ES: Eu acho um barato que a galera curta meus livros e o meu trabalho. Então, quando me fazem perguntas sobre como escrever, eu tenho o maior prazer em ajudar, daí eu ter feito esse post. Meu principal mentor creio que foi o escritor José Louzeiro, uma pessoa que admiro muito.
CdL: Num mundo cada vez mais racional, pelos avanços da ciência e do conhecimento, a literatura de fantasia tem hoje um papel diferente do que tinha antes?
ES: Não. Acho que é o mesmo. O papel de reconstruir a nossa sociedade e nós mesmos de forma metafórica.
CdL: Você esteve na Feira de Frankfurt este ano. O que achou da participação do Brasil no evento e como encarou todas as polêmicas que a cercaram, principalmente a lista de autores levados pelo governo e o discurso do Luiz Ruffato na abertura?
ES: Frankfurt é muito corrido. É uma reunião atrás da outra, com editores, agentes, etc. Confesso que nem tive tempo de parar e nem de pensar nas polêmicas. Estava totalmente concentrado em apresentar meu trabalho aos editores internacionais. Vamos torcer para que dê certo.
CdL: Como é a receptividade das editoras internacionais pela literatura de fantasia brasileira? O país de origem influencia no interesse dos editores?
ES: Creio que dependa do caso. Nos lugares onde meu livro já saiu (Alemanha, Holanda e Portugal), a recepção foi bem legal.
CdL: É nítido o amadurecimento no seu texto desde o primeiro trabalho até o mais recente, Filhos do Éden: Anjos da Morte. Além da evolução como escritor, o que acha que mudou nesse tempo? Como a mudança tem sido recebida pelos leitores?
ES: Muito obrigado. Bom, claro que eu tenho tentado melhorar. Os leitores parecem estar curtindo também, pelo feedback que estão me dando.
CdL: Sobre sua evolução, você já declarou que precisava melhorar nos diálogos. Esse é um dos pontos cuja diferença pode ser percebida se compararmos o seu primeiro e o terceiro romance. Para você, qual a importância desse recurso dentro do todo? Em que exatamente e quanto acha que melhorou nesse sentido?

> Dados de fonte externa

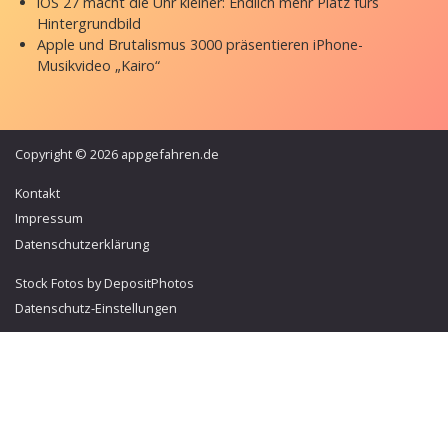
iOS 27 macht die Uhr kleiner: Endlich mehr Platz fürs
Hintergrundbild
Apple und Brutalismus 3000 präsentieren iPhone-
Musikvideo „Kairo“
Copyright © 2026 appgefahren.de
Kontakt
Impressum
Datenschutzerklärung
Stock Fotos by DepositPhotos
Datenschutz-Einstellungen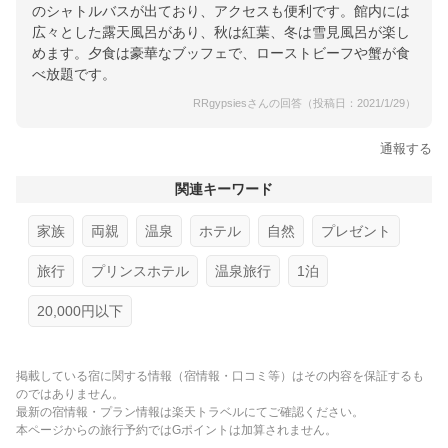
のシャトルバスが出ており、アクセスも便利です。館内には
広々とした露天風呂があり、秋は紅葉、冬は雪見風呂が楽し
めます。夕食は豪華なブッフェで、ローストビーフや蟹が食
べ放題です。
RRgypsiesさんの回答（投稿日：2021/1/29）
通報する
関連キーワード
家族
両親
温泉
ホテル
自然
プレゼント
旅行
プリンスホテル
温泉旅行
1泊
20,000円以下
掲載している宿に関する情報（宿情報・口コミ等）はその内容を保証するも
のではありません。
最新の宿情報・プラン情報は楽天トラベルにてご確認ください。
本ページからの旅行予約ではGポイントは加算されません。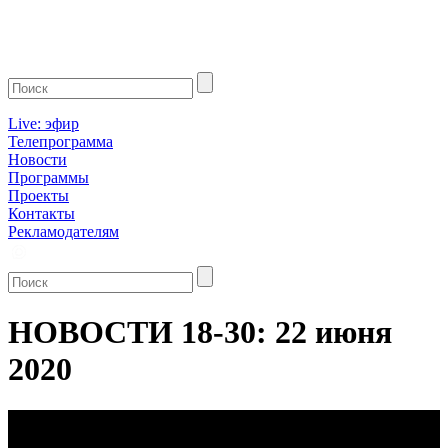
Live: эфир
Телепрограмма
Новости
Программы
Проекты
Контакты
Рекламодателям
НОВОСТИ 18-30: 22 июня
2020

ES: Muito importante. É o diálogo que dá vida aos personagens. Não só ele, mas é uma parte importante, acredito. Eu não posso dizer que melhorei (isso é para o leitor avaliar), posso dizer apenas que me esforcei para tentar melhorar.
CdL: Sua obra alcançou um grande público no Brasil, tornando-se um bestseller. Você faz parte também da coletânea de contos Geração Subzero, que reuniu autores “esquecidos pela crítica”. Afinal, não estar nas críticas da grande imprensa faz falta para você? Qual é a real importância destas críticas?

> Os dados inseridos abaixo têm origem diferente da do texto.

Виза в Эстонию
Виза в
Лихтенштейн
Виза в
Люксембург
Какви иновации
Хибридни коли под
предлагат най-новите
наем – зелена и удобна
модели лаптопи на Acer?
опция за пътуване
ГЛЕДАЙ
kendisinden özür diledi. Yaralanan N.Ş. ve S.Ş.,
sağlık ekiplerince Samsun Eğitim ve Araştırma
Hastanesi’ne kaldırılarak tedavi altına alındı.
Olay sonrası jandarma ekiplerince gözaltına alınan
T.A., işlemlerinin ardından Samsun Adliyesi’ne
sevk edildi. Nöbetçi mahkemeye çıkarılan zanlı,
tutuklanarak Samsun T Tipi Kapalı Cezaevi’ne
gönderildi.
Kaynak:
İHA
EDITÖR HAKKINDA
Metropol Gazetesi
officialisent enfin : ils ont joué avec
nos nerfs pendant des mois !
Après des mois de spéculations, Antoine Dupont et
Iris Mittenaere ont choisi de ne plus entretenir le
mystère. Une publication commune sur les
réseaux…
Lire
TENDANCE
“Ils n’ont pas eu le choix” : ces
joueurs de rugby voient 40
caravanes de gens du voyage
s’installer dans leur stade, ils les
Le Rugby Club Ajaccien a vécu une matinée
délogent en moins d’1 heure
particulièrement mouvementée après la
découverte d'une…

ES: Para mim é mais importante a crítica do leitor. Mas acho que toda crítica, quando feita com respeito, é válida e nos ajuda a evoluir.
CdL: Na sua opinião, um livro deve ser analisado dentro do seu nicho específico ou comparado com tudo o que compõe a literatura? Em outras palavras, uma obra de fantasia deve ser analisada tendo somente Tolkien como parâmetro ou podemos colocá-la ao lado de Graciliano Ramos, por exemplo?
ES: Acho que deve ser analisado com o coração. Pelo menos eu faço isso, enquanto leitor. Obviamente, os críticos discordariam.
CdL: Levando em conta toda a literatura brasileira contemporânea, como sua obra se situa nela?
ES: Para mim, é difícil fazer essa auto-avaliação. Prefiro que o leitor o faça.
CdL: Fazendo um exercício de futurologia, daqui cem anos, quais dos escritores brasileiros atuais continuarão sendo lidos? Por quê?
ES: Impossível dizer. E qualquer resposta seria errada. Prefiro não arriscar (risos).